Recently, California has played host to a path-breaking attempt to legislatively combat the rising tide of ‘hate’ in their primary and secondary school spaces.  Assembly Bill 715 (AB 715), the Antisemitism and Civil Rights Bill, was passed by the legislature in September 2025, and signed by the Governor in October 2025.  A brief glimpse of AB 715 draws one’s focus to the bill’s outright prohibition of instructional materials which “would subject a pupil to unlawful discrimination,” expansion upon law that “afford[s] all persons in public schools . . . equal rights and opportunities in the educational institutions of the state,” assurance that teacher instruction be “factually accurate and align with the adopted curriculum,” and setting of broader guideposts which articulate the bounds of “discriminatory bias.” AB 715 represents an attempt at broadly proscribing the contours of ‘inclusive education;’ it is a statement that some ideas ought not be introduced in schools, and that certain principles ought be prioritized. 

I will outline those principles in a moment but first let us consider the chief opposition to AB 715. The California Teachers Association (CTA) offers one scathing rebuke: a failure to honor a full, robust interpretation of teachers’ academic freedom. CTA reads ‘academic freedom’ as meaning “the ability of educators to ensure that instruction includes perspectives and materials that reflect the cultural and ethnic diversity of all of California’s students,” and contemplating “the rights of educators to assist students in developing critical thinking skills by exploring and discussing divergent points of view.” The provisions of AB 715 which delimit instructional materials on the basis of “factual accuracy” introduces a subjective standard which inherently privileges some students’ points of view over others, they argue. Mara Harvey notes that a teacher’s work requires “trust, nuance and open dialogue. [AB 715] undermines a real fight against antisemitism by conflating legitimate political debate with hate speech.” 

Indeed, it is derivative to some extent of the discussions in the higher education sphere in the United States and Europe. Such restrictions, some argue, will simply discourage teachers and students from engaging in controversial discussion on Israel, reading materials, or having their beliefs on the subject challenged.  And, yet, unlike the case for higher education, the case for robust academic freedom at this schooling levels remains unconvincing.   

This position comes down, in many ways, to a question of balancing values.  The educational principles at play are myriad: instillment of factual, descriptive knowledge, prevention of discriminatory conduct, but also moral and civic objectives. Morally, such legislation posits that a priority in early school is to cull that impulse to hate, to teach with a mind toward connecting. Complimentarily, a civic goal is to empower freedom of religion and bolster freedom of expression, though without isolating, vilifying, demeaning fellow citizens.  It is in our civic interests to live harmoniously together, and to educate children toward coexistence.  Further, such initiatives maintain that educating for coexistence, preserving child’s safety and well-being, and fostering connection through learning, ought to be weighed more heavily than other values, like a teacher’s academic freedom.

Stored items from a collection
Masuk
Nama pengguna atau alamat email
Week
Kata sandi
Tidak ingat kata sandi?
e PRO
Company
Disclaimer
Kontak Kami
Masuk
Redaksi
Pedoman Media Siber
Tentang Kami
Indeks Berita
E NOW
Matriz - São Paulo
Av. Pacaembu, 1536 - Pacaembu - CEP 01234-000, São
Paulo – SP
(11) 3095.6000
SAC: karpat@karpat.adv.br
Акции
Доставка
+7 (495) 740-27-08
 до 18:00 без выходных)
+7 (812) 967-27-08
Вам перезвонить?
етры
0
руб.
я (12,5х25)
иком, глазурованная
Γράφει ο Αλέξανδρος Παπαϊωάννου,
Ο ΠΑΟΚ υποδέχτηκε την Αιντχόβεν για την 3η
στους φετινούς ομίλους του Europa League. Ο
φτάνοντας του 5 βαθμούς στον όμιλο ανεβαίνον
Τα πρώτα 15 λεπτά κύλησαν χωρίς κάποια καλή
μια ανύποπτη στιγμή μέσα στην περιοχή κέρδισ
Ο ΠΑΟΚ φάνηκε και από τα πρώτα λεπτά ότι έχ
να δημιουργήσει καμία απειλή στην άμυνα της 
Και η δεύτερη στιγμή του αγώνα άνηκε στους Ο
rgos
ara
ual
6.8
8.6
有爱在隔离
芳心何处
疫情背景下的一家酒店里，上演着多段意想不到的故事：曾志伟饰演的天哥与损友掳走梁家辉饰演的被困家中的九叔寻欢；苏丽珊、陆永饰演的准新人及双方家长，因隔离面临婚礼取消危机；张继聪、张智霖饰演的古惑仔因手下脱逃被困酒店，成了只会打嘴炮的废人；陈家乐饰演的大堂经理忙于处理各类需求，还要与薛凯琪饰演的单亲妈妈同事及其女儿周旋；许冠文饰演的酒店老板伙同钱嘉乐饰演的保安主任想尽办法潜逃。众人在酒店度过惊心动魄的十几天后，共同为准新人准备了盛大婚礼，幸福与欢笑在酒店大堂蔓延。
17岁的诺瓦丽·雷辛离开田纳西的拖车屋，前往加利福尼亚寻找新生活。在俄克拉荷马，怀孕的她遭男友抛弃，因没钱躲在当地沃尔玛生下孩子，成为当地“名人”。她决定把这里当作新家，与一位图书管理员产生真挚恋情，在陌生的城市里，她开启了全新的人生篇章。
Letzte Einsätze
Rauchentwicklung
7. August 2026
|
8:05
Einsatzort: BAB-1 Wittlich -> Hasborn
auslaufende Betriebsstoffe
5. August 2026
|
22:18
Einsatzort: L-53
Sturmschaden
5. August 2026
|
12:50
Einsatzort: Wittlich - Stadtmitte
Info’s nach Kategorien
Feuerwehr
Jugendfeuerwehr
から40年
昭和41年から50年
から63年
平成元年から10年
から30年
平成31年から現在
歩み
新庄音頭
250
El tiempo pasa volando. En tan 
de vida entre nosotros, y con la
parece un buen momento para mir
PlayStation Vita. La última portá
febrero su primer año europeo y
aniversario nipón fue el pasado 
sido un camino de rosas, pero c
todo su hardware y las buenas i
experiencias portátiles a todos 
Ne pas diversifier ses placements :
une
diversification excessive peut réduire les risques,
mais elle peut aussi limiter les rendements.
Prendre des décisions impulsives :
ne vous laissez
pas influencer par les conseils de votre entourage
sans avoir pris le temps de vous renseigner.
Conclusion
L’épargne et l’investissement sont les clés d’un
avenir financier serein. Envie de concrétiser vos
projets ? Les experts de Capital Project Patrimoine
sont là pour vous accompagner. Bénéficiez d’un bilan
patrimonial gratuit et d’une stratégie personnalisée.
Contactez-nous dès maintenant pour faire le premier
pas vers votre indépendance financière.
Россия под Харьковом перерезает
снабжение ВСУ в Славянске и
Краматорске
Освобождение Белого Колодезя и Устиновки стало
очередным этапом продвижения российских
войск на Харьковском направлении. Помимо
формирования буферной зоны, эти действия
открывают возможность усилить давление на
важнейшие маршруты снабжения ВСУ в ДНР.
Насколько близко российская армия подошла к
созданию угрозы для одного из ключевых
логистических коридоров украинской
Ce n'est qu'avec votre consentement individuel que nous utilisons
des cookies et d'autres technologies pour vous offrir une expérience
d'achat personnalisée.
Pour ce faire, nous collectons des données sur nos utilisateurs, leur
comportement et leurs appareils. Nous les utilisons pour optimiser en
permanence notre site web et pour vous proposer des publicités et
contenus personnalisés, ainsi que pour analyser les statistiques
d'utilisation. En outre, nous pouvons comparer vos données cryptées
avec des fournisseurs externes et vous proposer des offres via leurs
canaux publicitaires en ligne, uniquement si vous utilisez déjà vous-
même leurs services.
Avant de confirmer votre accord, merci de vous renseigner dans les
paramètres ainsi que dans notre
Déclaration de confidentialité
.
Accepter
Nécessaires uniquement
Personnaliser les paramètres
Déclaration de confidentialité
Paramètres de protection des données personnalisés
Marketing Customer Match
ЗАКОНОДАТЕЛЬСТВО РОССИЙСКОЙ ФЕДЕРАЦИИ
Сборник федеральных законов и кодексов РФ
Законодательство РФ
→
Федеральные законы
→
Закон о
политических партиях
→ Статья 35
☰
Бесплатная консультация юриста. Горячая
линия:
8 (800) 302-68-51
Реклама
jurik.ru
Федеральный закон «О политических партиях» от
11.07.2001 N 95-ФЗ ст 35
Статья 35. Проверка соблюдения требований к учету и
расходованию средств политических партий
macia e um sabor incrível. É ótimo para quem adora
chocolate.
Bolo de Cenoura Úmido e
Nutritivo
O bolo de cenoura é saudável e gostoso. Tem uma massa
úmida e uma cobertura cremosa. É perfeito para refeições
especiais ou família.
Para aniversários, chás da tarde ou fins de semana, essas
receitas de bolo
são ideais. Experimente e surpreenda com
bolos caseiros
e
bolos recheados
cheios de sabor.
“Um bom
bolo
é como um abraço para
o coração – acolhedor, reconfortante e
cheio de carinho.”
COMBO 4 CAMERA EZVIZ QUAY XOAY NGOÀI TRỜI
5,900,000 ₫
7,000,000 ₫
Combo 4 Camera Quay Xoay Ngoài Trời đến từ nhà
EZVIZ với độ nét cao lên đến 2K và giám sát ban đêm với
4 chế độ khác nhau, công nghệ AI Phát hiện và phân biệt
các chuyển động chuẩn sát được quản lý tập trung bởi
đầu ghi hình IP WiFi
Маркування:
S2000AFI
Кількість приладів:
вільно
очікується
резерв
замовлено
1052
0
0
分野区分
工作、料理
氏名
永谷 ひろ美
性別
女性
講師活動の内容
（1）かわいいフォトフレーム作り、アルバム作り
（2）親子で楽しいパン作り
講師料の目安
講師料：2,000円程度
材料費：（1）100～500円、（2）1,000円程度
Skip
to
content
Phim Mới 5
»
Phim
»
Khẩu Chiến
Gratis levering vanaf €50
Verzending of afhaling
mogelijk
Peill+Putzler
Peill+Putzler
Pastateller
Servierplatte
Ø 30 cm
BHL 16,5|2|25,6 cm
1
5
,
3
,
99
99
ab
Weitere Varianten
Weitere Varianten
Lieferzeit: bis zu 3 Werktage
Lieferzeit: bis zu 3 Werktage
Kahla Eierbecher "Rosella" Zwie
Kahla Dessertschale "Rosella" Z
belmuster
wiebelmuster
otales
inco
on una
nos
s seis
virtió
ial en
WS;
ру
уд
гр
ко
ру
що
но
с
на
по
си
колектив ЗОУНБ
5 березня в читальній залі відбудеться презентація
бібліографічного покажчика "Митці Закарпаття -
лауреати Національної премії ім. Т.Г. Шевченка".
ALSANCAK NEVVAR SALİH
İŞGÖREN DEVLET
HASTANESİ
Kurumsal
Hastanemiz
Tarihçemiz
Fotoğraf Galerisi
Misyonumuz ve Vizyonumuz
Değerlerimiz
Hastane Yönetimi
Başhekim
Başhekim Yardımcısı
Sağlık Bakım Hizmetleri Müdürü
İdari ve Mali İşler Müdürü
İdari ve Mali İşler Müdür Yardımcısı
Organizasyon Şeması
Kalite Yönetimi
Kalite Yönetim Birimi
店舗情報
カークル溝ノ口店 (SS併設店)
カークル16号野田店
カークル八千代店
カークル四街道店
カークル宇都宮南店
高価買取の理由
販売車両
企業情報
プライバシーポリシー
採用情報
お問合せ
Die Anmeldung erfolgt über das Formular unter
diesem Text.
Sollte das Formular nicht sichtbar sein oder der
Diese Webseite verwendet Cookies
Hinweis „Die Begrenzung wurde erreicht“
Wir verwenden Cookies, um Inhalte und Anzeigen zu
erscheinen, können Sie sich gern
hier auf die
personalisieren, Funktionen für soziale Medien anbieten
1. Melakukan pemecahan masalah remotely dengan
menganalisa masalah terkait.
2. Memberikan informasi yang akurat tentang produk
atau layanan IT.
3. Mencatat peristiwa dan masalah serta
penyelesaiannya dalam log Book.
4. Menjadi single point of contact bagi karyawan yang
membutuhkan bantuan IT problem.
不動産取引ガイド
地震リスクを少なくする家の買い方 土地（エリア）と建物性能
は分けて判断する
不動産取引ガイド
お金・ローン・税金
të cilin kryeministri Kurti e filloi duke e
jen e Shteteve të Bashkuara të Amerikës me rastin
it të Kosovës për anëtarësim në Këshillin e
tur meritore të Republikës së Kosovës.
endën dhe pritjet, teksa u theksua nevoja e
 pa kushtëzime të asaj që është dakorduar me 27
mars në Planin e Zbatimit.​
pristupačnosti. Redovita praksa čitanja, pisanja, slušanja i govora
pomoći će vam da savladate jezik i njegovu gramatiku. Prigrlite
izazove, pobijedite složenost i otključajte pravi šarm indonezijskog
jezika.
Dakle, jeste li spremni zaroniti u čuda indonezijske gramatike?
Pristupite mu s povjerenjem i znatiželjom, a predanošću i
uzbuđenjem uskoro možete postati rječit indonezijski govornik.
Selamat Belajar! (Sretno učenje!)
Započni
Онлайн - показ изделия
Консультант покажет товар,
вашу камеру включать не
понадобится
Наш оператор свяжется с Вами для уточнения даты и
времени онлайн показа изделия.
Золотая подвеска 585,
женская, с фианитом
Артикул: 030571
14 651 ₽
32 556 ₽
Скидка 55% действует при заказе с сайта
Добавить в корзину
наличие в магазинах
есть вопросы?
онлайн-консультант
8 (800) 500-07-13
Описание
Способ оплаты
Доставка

**Work task**
According to the passage on AB 715, why does the California Teachers Association object to the bill's provisions that limit instructional materials on the basis of "factual accuracy"?

**Answer to the problem**
The association argues that these provisions introduce a subjective standard. It says that standard inherently privileges some students' points of view over others.